Catherine Nay rend hommage à Simone Veil au lendemain de sa mort. 

Bonjour Catherine,

Bonjour Sébastien, bonjour à tous...

Une émotion sincère a submergé la France hier, à l'annonce du décès de Simone Veil... Les uns saluant la rescapée des camps, sa lutte contre le racisme et l'anti-sémitisme... les autres énumérant ses combats, le féminisme, la dépénalisation de l'avortement, l'Europe, la justice sociale... Et pour vous, Catherine Nay ?

DONNÉES AFFICHÉES:

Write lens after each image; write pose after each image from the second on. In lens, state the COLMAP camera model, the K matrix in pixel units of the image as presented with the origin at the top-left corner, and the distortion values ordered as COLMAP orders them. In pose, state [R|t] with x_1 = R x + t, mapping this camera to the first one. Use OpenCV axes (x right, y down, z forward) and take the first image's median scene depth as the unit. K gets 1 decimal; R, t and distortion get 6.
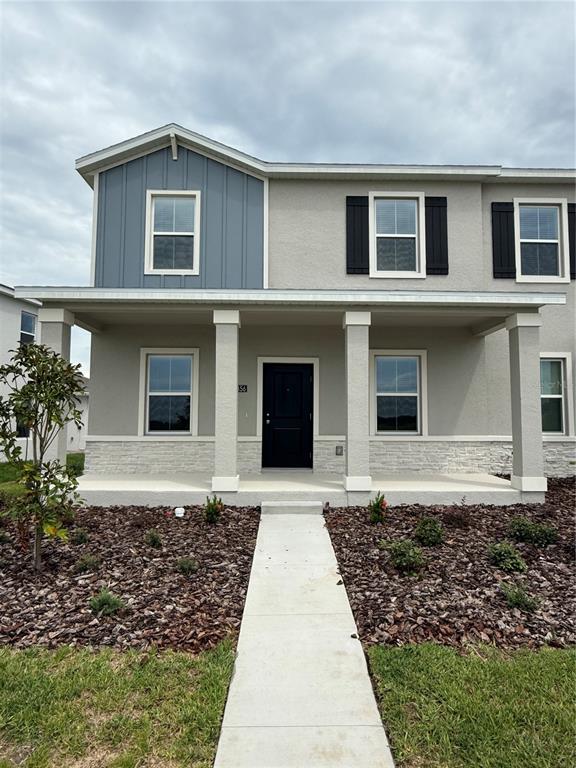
lens RADIAL K [[498.3, 0, 288.0], [0, 498.3, 384.0], [0, 0, 1]] dist [0.006410, -0.019925]
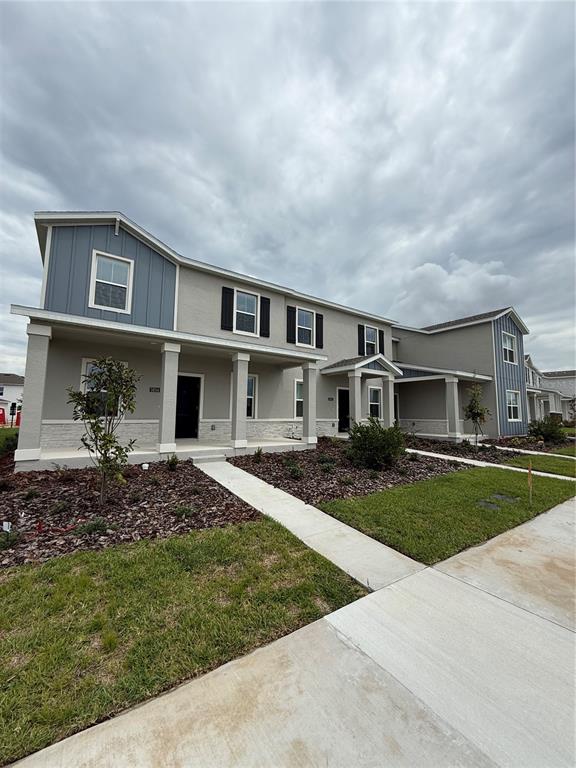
lens RADIAL K [[305.5, 0, 288.0], [0, 305.5, 384.0], [0, 0, 1]] dist [0.000401, -0.000082]
pose [[0.826510, 0.060519, 0.559659, -0.290131], [-0.054291, 0.998139, -0.027757, -0.005214], [-0.560298, -0.007443, 0.828258, -0.054959]]
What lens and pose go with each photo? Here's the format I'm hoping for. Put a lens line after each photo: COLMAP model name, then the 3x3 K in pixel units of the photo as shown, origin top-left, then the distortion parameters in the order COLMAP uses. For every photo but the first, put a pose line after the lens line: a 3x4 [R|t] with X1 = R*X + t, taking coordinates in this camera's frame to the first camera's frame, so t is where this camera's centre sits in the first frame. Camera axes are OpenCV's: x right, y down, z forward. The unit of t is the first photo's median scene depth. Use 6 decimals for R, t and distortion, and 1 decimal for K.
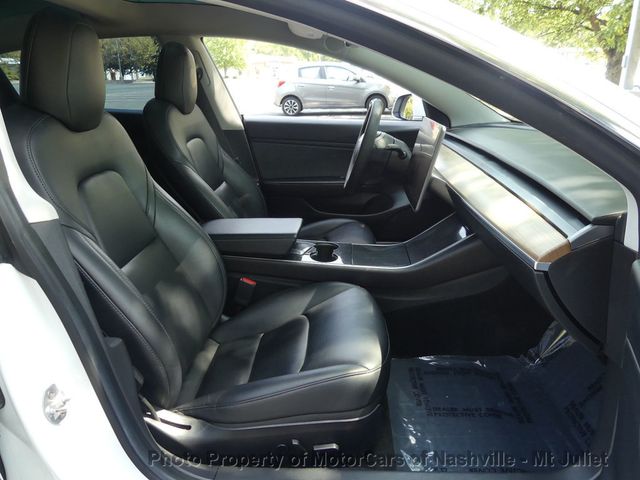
lens RADIAL K [[484.2, 0, 321.3], [0, 484.2, 241.9], [0, 0, 1]] dist [-0.007340, 0.016704]
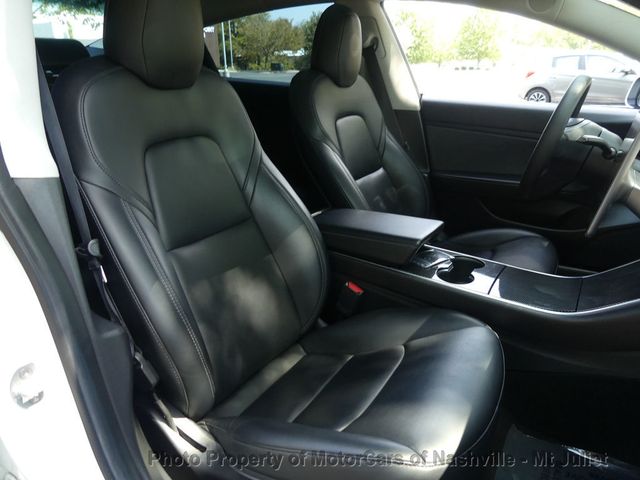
lens RADIAL K [[484.2, 0, 322.9], [0, 484.2, 236.4], [0, 0, 1]] dist [-0.007340, 0.016704]
pose [[0.888385, 0.161105, -0.429904, 0.122677], [-0.158647, 0.986449, 0.041829, -0.025825], [0.430817, 0.031043, 0.901905, 0.199891]]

ACTIVITÉS:
1) Recopiez le passage sur Simone Veil en commençant aux mots « Une émotion sincère » et en vous arrêtant après « Catherine Nay ? ».
2) Reprenez le texte sur Simone Veil et écrivez la suite, juste après sa dernière phrase.

VOS RÉPONSES:
1)
Une émotion sincère a submergé la France hier, à l'annonce du décès de Simone Veil... Les uns saluant la rescapée des camps, sa lutte contre le racisme et l'anti-sémitisme... les autres énumérant ses combats, le féminisme, la dépénalisation de l'avortement, l'Europe, la justice sociale... Et pour vous, Catherine Nay ?

2)
On ne choisit pas dans le parcours de cette femme d'exception...  parce que toutes ses causes, ses combats, sont indissociables d'elle... D'une force de caractère inouïe, inhérente à sa personnalité... Et ce n'est pas son face à face avec le mal absolu à Auschwitz qui l'avait forgée... Simone Veil est née rebelle... Elle-même l'a dit : il fallait du caractère, de l'agressivité pour résister dans les camps, pour survivre, pour protéger sa sœur, sa mère adorée, morte du typhus, 15 jours avant la libération du camp par les Anglais... sa mère, dont elle avait hérité la beauté, la droiture et qui conseillait à ses filles d'avoir un métier, d'être indépendante...

Vous parlez de sa beauté, de son physique...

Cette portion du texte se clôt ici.